MI CORCUERA (PRIMERA PARTE)

Mural de Corcuera
Mural de Óscar Corcuera pintado en 1980 en el patio de la casa del autor de esta nota. 


Yo nunca le dije profe a Corcuera. Siempre le dije padrino. Y es
que eso era para mí. Mi padrino de bautizo. Y yo nunca fui su alumno. Fui su ahijado. Su ahijado y su vecino. Lo visitaba en su casa de Maranga unas dos veces al año: para Navidad y para el Día de la Madre y así saluda a su esposa, mi madrina Olga.

Él venía a visitarme también a casa. Y en cierta forma nunca se fue pues en una de las paredes de mi terraza, estampó su arte al pintar un mural con un motivo andino, el de unas mujeres sin rostro laborando en un pueblo. Yo mismo recuerdo haberlo visto cuando niño empapelando la pared con unos pliegos enormes donde ya estaba dibujado el diseño y él, tras extenderlo con nuestra ayuda y afirmarlo sobre la pared, empezaba, según creo recordar, a darle de golpecitos con una especie de cincel para que del otro lado traspasara la silueta del dibujo que después pintaría con ocres de distintos colores.

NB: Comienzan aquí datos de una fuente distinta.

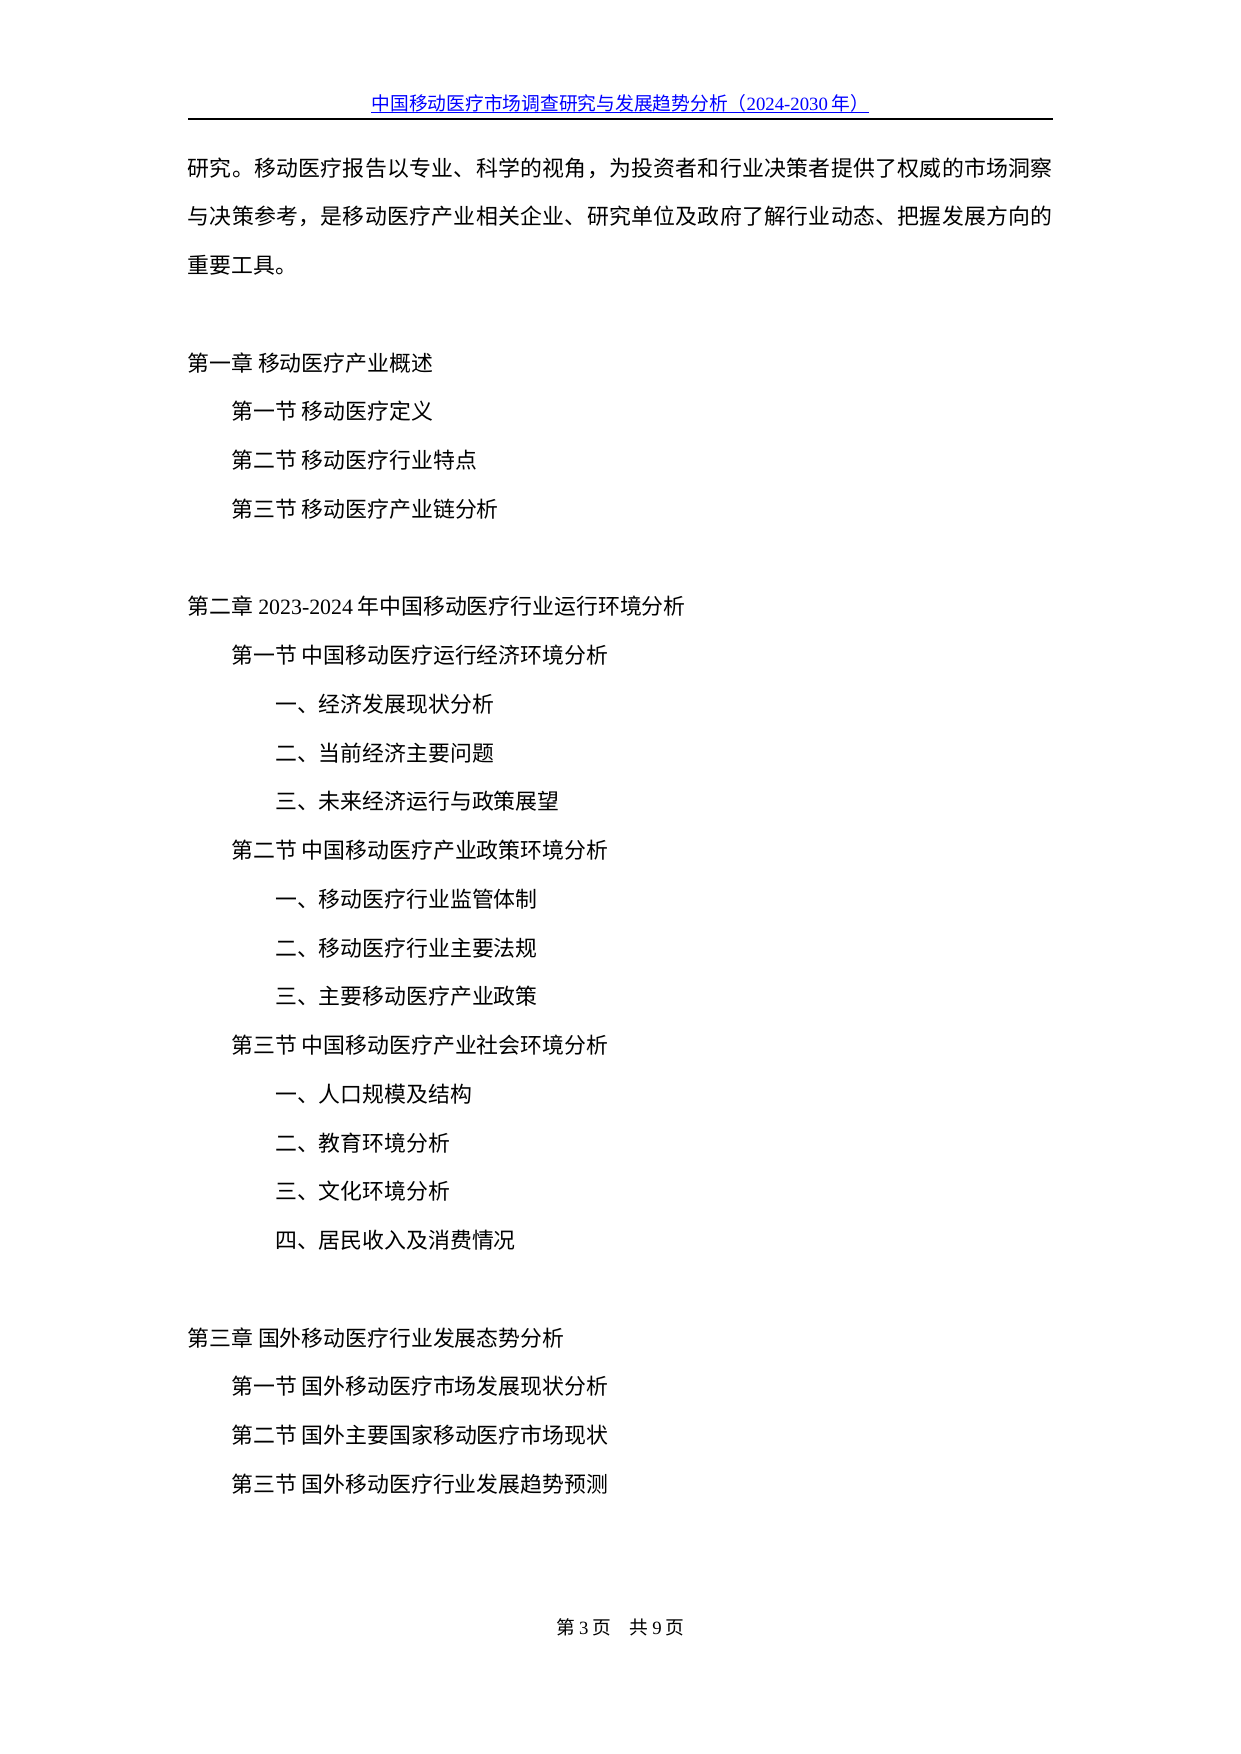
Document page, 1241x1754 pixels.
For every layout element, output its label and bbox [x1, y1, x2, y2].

text [187, 150, 1053, 1499]
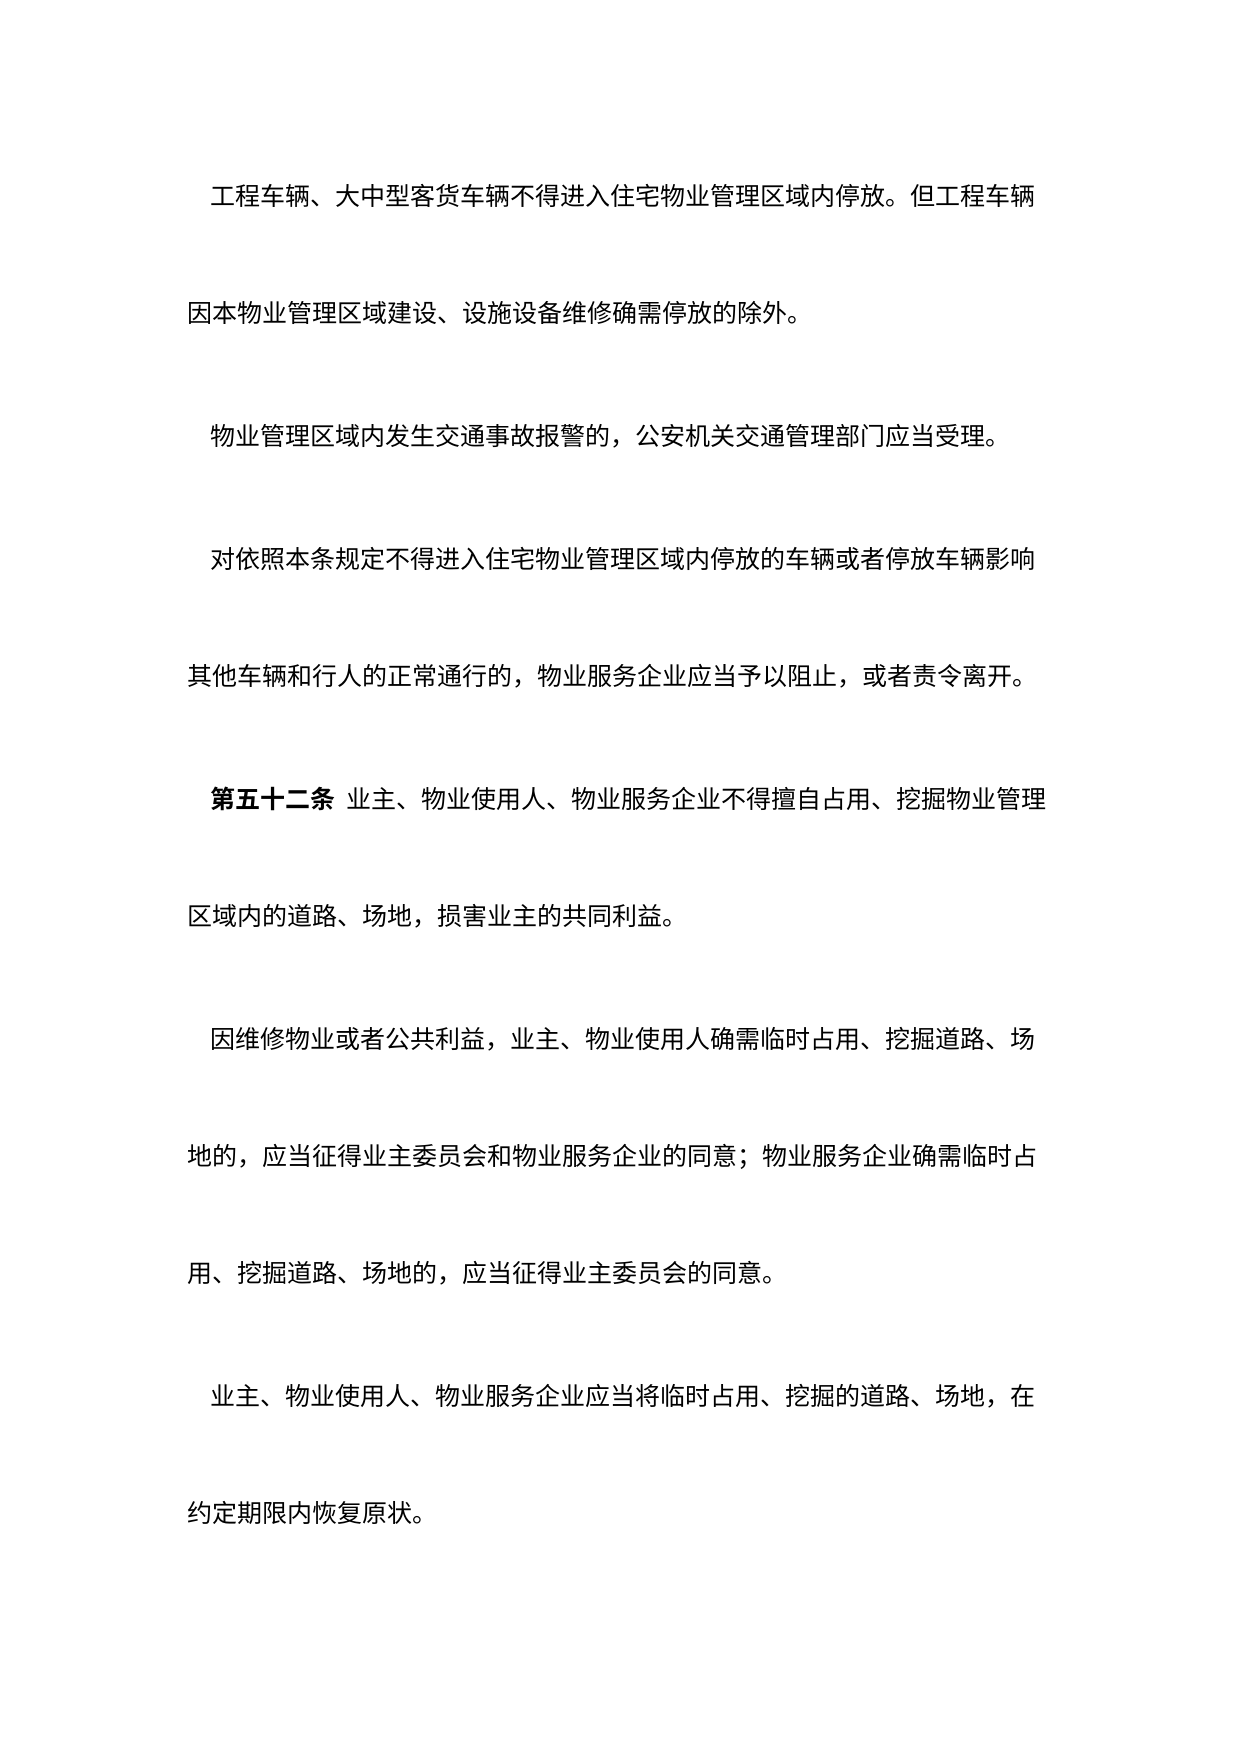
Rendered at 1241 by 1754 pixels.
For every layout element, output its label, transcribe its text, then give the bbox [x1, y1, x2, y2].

text 工程车辆、大中型客货车辆不得进入住宅物业管理区域内停放。但工程车辆因本物业管理区域建设、设施设备维修确需停放的除外。 [187, 162, 1053, 344]
text 物业管理区域内发生交通事故报警的，公安机关交通管理部门应当受理。 [187, 402, 1053, 467]
text 业主、物业使用人、物业服务企业应当将临时占用、挖掘的道路、场地，在约定期限内恢复原状。 [187, 1362, 1053, 1544]
text 第五十二条 业主、物业使用人、物业服务企业不得擅自占用、挖掘物业管理区域内的道路、场地，损害业主的共同利益。 [187, 765, 1053, 947]
text 对依照本条规定不得进入住宅物业管理区域内停放的车辆或者停放车辆影响其他车辆和行人的正常通行的，物业服务企业应当予以阻止，或者责令离开。 [187, 525, 1053, 707]
text 因维修物业或者公共利益，业主、物业使用人确需临时占用、挖掘道路、场地的，应当征得业主委员会和物业服务企业的同意；物业服务企业确需临时占用、挖掘道路、场地的，应当征得业主委员会的同意。 [187, 1005, 1053, 1304]
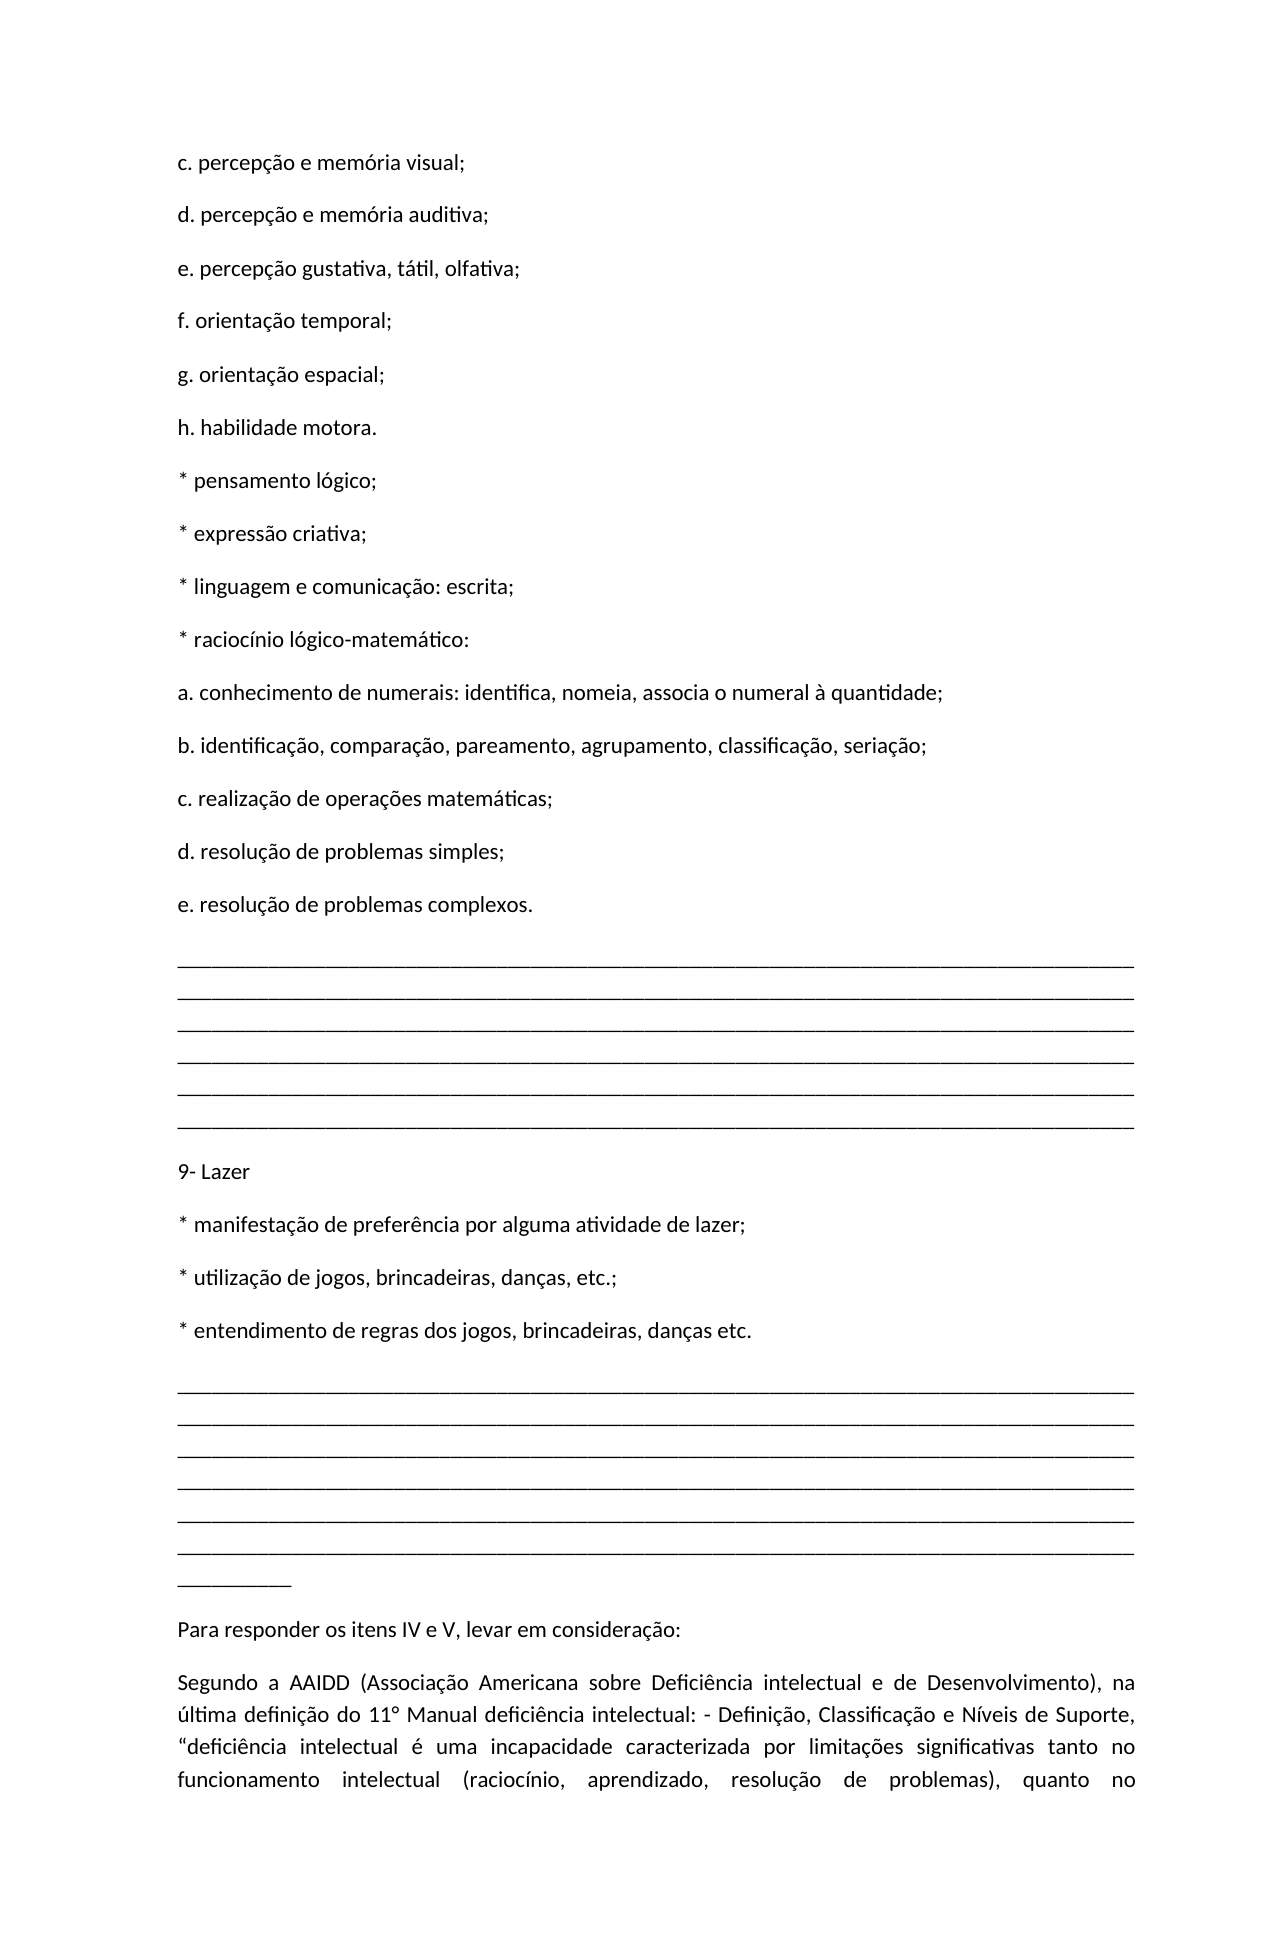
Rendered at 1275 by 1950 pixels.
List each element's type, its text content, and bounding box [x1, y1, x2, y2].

Yo he crecido viendo ese mural del profe Corcuera. Es más, lo acabo de ver en este instante pues aún sigue allí en la pared de mi terraza, retándome a comprender cómo es que un suceso de mi infancia se aferra literalmente a mi propia casa sin que el tiempo pueda sabotearlo. El hecho es que yo he dejado de ser el mismo pero de algún modo tengo en ese mural y gracias a la destreza de nuestro artista, esa dádiva del destino extendida como un espejo donde puedo asomarme para reconocer en él al niño que fui.

Hoy recuerdo a mi padrino sorprendiéndome con un sobre en cuyo interior una espectacular propina era su forma de decirme lo mucho que me apreciaba, y cubriéndome con la camiseta del Alianza Lima de cuyo testimonio aún guardo por la fascinación que tengo por el color azul.

Mi papá, Ernesto Elías, que fue su compañero de promoción en el colegio Guadalupe, siempre bromeaba con él acerca de quién enterraría a quién. Pues bueno, esa fue una apuesta que el profe ganó largamente a mi padre. Lo vi estremecerse aquella vez cuando despidió a su amigo en el cementerio y su delgada figura y ya cabellera cana, tenían tanto de melancolía y pesar. Espero que se me excuse la miseria de haber pensado en algún momento sobre qué bueno hubiera sido si aquella singular apuesta tendría ahora mismo otro ganador…

Cuando este día esté a punto de desvanecerse y empiece a rodar hacia el olvido, tal vez habré de bajar muy silencioso hasta mi terraza. Y cuando en la penumbra, recuperándolo en la memoria más que viéndolo, surja de la noche ese paisaje de Corcuera entonces las sombras me alcanzarán la certeza de tener a mi querido padrino conmigo.